### To-do item A
From the article on Jackie Robinson and black baseball in Syracuse, extract the passage starting with "Jackie Robinson Day, an" and going on through "the Syracuse era.".
### To-do item B
Write what comes next in the article on Jackie Robinson and black baseball in central New York, picking up after its final sentence.

### Source document
+++++
Courtesy of Onondaga County Historical Society

Jackie Robinson poses for a picture in Syracuse for a matchup with the Syracuse Chiefs.

Jackie Robinson faced near-constant racial abuse after entering the minor leagues as the first black player. During part of his minor league stint, in 1946, he played for the Montreal Royals against the Syracuse Chiefs. Many teams canceled games to prevent him from playing. Syracuse did not. Instead, National Baseball Hall of Fame records indicate, a player in Syracuse once threw a black cat on the field and shouted, “Hey Jackie, there’s your cousin.” Robinson hit a double and scored, then responded: “I guess my cousin’s pretty happy now.”

“Syracuse rode me harder than any other city in the circuit,” Robinson wrote in his 1948 autobiography, “My Own Story.” “They were tough on me both on the field and in the stands.”

April 15, 1947 is the day Robinson broke the color barrier in Major League Baseball. His rise to baseball stardom — and as a key figure in the civil rights movement, even inspiring Dr. Martin Luther King Jr. — ran through Southern California then UCLA, the Negro Leagues, and a few trips to Syracuse. All before he became the first black man to play in MLB, with the Brooklyn Dodgers.

Jackie Robinson Day, an annual MLB tradition celebrated on April 15, offers a reminder that Upstate New York has a rich history involving black baseball. There was a Negro Leagues team in Albany and exhibition games in Syracuse from the Civil War era through the mid-20th century. The effect of black baseball on integration and economy in central New York is unclear, but this much is: The game was central to black people living in the Syracuse era.

jackie-hof-1



Courtesy of National Baseball Hall of Fame

After the Civil War, black baseball teams emerged across the Northeast, including in Philadelphia, New York City and Albany, said Robert Elias, a baseball historian and University of San Francisco professor whose research includes human rights.

Amateur teams traveled throughout the Northeast, central New York included, and they often tried to play against white teams. In Syracuse there were several black baseball teams at the semi-professional level, though never a Negro League team. Syracuse was a destination for barnstorming, in which teams travel around and play exhibition games, Elias said.

Larry Lester, chairman of the Negro Leagues research committee for the Society for American Baseball Research, said some New York-based Negro League teams traveled upstate to expand their fan bases, but they played primarily at Major League ballparks in larger cities.

A handful of clubs in Syracuse included players of color, both Latino and black, despite racial tensions. In 1887, the minor league team the Syracuse Stars roster included Robert Higgins, a black pitcher. A handful of other black players followed in ensuing years, Hall of Fame records indicate.
+++++
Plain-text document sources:
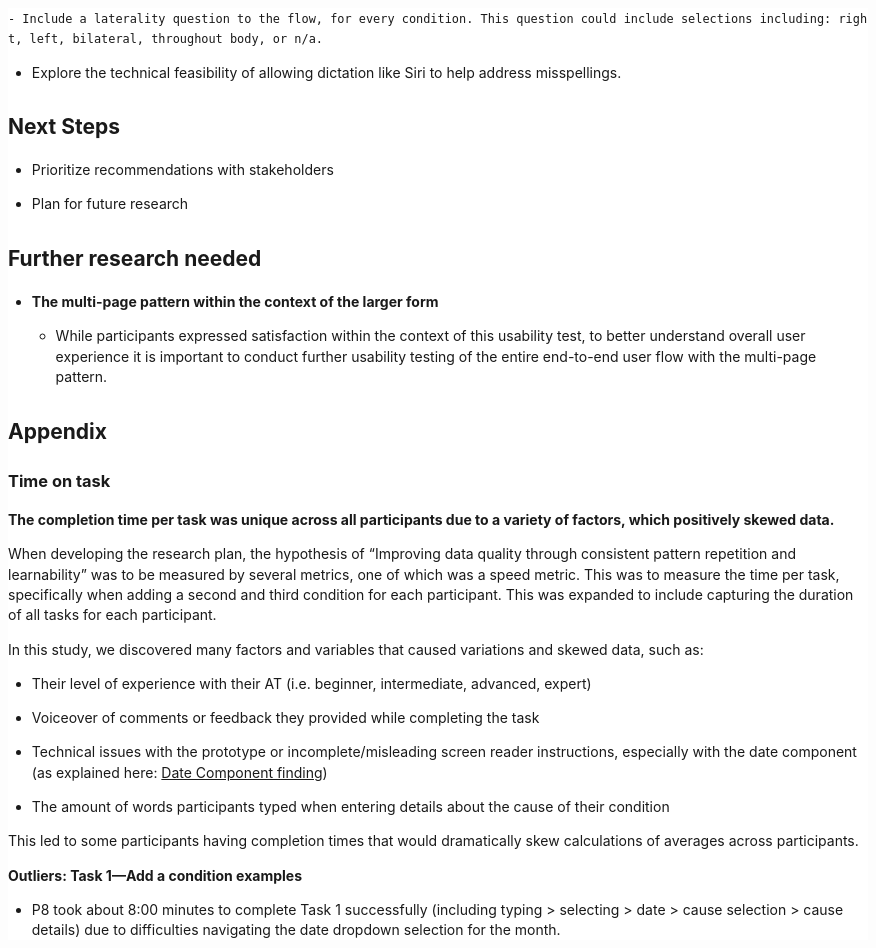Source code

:     - Include a laterality question to the flow, for every condition. This question could include selections including: right, left, bilateral, throughout body, or n/a. 

- Explore the technical feasibility of allowing dictation like Siri to help address misspellings.


## Next Steps

- Prioritize recommendations with stakeholders 

- Plan for future research 


## Further research needed

- **The multi-page pattern within the context of the larger form**

  - While participants expressed satisfaction within the context of this usability test, to better understand overall user experience it is important to conduct further usability testing of the entire end-to-end user flow with the multi-page pattern.


## Appendix

### Time on task

**The completion time per task was unique across all participants due to a variety of factors, which positively skewed data.** 

When developing the research plan, the hypothesis of “Improving data quality through consistent pattern repetition and learnability” was to be measured by several metrics, one of which was a speed metric. This was to measure the time per task, specifically when adding a second and third condition for each participant. This was expanded to include capturing the duration of all tasks for each participant. 

In this study, we discovered many factors and variables that caused variations and skewed data, such as:

- Their level of experience with their AT (i.e. beginner, intermediate, advanced, expert)

- Voiceover of comments or feedback they provided while completing the task

- Technical issues with the prototype or incomplete/misleading screen reader instructions, especially with the date component (as explained here: [Date Component finding](#the-aria-label-for-the-date-input-was-misleading-causing-screen-readers-to-announce-it-as-mm-rather-than-accurately-indicating-that-users-should-select-a-month-from-a-list-1))

- The amount of words participants typed when entering details about the cause of their condition

This led to some participants having completion times that would dramatically skew calculations of averages across participants. 

**Outliers: Task 1—Add a condition examples**

- P8 took about 8:00 minutes to complete Task 1 successfully (including typing > selecting > date > cause selection > cause details) due to difficulties navigating the date dropdown selection for the month. 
+++++
### Task answer A
Jackie Robinson Day, an annual MLB tradition celebrated on April 15, offers a reminder that Upstate New York has a rich history involving black baseball. There was a Negro Leagues team in Albany and exhibition games in Syracuse from the Civil War era through the mid-20th century. The effect of black baseball on integration and economy in central New York is unclear, but this much is: The game was central to black people living in the Syracuse era.

### Task answer B
1877-syracuse-stars-courtesy-of-sabr

Courtesy of SABR

One organization has been invested in honoring the history of blacks in baseball since 1990. The Negro Leagues Baseball Museum in Kansas City, Missouri, is run by Bob Kendrick, who said it can be easy to lose sight of the fact that the Negro Leagues were a thriving enterprise for black people. The teams and leagues provided jobs players would not have otherwise held. Clubs that barnstormed through the Syracuse area created jobs for African Americans, Kendrick said.

The integration of the black ballplayer on the diamond was a vehicle, and a symbol, for blacks’ integration into society. The Negro Leagues themselves and related black-owned, semi-professional teams were large in size, profitable, visible and culturally relevant to black community members, Kendrick said. Desegregation on the field and in society were linked.

“Because of the success of black baseball, including in upstate New York, black business emerged,” Kendrick said. “It wasn’t uncommon for these athletes to go into a town to which they were providing economic benefit, but then they couldn’t get a decent meal or place to stay. Yet the Negro Leagues was a thriving black business, igniting economic opportunity for other businesses.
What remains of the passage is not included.